**RECORDS FOR THIS EXERCISE:**
====
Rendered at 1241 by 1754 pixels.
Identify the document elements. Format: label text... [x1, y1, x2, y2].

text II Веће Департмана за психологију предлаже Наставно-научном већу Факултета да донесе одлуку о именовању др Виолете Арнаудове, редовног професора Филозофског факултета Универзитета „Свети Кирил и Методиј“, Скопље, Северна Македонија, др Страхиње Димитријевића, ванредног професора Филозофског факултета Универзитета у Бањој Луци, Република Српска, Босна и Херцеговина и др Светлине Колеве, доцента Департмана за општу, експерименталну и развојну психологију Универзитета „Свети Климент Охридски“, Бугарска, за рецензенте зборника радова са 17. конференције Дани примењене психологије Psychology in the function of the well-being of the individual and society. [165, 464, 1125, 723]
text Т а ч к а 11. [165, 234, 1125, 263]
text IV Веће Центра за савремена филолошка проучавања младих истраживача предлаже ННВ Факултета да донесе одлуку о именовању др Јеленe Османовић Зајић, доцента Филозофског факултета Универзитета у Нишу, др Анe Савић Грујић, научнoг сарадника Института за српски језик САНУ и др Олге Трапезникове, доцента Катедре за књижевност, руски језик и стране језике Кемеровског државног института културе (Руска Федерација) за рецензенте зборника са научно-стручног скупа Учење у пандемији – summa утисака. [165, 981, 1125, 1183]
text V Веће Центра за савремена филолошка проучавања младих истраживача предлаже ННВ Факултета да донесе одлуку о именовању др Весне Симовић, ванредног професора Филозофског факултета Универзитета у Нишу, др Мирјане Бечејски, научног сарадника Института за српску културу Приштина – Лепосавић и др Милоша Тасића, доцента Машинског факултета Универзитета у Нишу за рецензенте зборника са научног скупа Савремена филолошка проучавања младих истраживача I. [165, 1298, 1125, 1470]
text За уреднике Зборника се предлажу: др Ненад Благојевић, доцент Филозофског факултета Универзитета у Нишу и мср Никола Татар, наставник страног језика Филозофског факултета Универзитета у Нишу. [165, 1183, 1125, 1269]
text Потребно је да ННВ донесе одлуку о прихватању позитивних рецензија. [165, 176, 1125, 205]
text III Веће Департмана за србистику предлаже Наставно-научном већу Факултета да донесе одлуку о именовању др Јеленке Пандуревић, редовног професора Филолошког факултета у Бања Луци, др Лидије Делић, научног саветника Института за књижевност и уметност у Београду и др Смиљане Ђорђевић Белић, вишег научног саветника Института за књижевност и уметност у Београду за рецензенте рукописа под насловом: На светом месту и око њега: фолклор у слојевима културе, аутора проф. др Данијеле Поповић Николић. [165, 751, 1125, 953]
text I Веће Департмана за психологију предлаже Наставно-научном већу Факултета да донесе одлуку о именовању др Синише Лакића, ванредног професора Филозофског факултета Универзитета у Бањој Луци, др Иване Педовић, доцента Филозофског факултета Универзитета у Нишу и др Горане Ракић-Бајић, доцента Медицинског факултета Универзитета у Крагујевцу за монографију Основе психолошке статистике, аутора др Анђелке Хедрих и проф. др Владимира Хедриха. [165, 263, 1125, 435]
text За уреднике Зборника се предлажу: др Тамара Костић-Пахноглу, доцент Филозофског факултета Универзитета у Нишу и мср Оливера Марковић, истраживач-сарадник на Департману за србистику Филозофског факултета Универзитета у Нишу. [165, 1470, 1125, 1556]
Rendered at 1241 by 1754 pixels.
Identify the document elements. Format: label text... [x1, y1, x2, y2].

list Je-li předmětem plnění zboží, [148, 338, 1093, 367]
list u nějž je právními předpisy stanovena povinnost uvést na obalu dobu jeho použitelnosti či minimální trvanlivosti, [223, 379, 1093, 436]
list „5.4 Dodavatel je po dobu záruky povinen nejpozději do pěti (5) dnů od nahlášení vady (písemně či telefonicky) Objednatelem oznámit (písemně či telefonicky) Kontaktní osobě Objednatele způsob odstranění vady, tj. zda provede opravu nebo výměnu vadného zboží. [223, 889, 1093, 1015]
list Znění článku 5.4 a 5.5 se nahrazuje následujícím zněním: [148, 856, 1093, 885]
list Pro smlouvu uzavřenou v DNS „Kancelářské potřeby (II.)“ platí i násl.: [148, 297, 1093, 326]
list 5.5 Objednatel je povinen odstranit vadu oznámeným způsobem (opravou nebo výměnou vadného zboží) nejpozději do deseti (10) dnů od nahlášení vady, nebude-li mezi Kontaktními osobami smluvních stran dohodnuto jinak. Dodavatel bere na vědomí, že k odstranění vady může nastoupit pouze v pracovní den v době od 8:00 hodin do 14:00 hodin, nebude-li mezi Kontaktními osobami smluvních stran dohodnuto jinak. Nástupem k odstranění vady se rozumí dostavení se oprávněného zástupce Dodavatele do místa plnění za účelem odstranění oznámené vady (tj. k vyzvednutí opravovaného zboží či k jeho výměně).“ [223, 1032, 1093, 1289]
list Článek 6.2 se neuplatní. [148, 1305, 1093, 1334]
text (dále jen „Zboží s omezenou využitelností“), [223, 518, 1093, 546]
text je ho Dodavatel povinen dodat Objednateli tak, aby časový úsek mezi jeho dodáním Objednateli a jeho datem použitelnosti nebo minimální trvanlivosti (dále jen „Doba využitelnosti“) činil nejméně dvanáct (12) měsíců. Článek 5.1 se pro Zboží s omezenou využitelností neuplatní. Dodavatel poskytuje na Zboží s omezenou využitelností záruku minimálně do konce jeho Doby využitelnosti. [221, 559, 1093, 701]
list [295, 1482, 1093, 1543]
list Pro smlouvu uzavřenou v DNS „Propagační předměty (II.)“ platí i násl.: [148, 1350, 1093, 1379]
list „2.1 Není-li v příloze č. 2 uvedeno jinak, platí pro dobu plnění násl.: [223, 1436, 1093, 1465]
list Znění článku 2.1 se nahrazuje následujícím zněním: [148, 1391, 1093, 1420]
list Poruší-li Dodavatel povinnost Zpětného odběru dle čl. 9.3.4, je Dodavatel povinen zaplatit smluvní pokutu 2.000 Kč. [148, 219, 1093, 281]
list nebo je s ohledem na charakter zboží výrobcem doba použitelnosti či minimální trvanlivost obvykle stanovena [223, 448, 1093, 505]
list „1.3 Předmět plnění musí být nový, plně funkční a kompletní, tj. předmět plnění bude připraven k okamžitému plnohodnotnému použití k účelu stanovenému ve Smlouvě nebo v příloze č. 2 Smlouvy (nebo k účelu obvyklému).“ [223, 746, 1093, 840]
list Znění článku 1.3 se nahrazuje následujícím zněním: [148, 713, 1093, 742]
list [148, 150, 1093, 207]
====
**PROMPT:** Copy all lines of the records that have the string "povinnost" in them.

**ANSWER TO THIS TASK:**
list u nějž je právními předpisy stanovena povinnost uvést na obalu dobu jeho použitelnosti či minimální trvanlivosti, [223, 379, 1093, 436]
list Poruší-li Dodavatel povinnost Zpětného odběru dle čl. 9.3.4, je Dodavatel povinen zaplatit smluvní pokutu 2.000 Kč. [148, 219, 1093, 281]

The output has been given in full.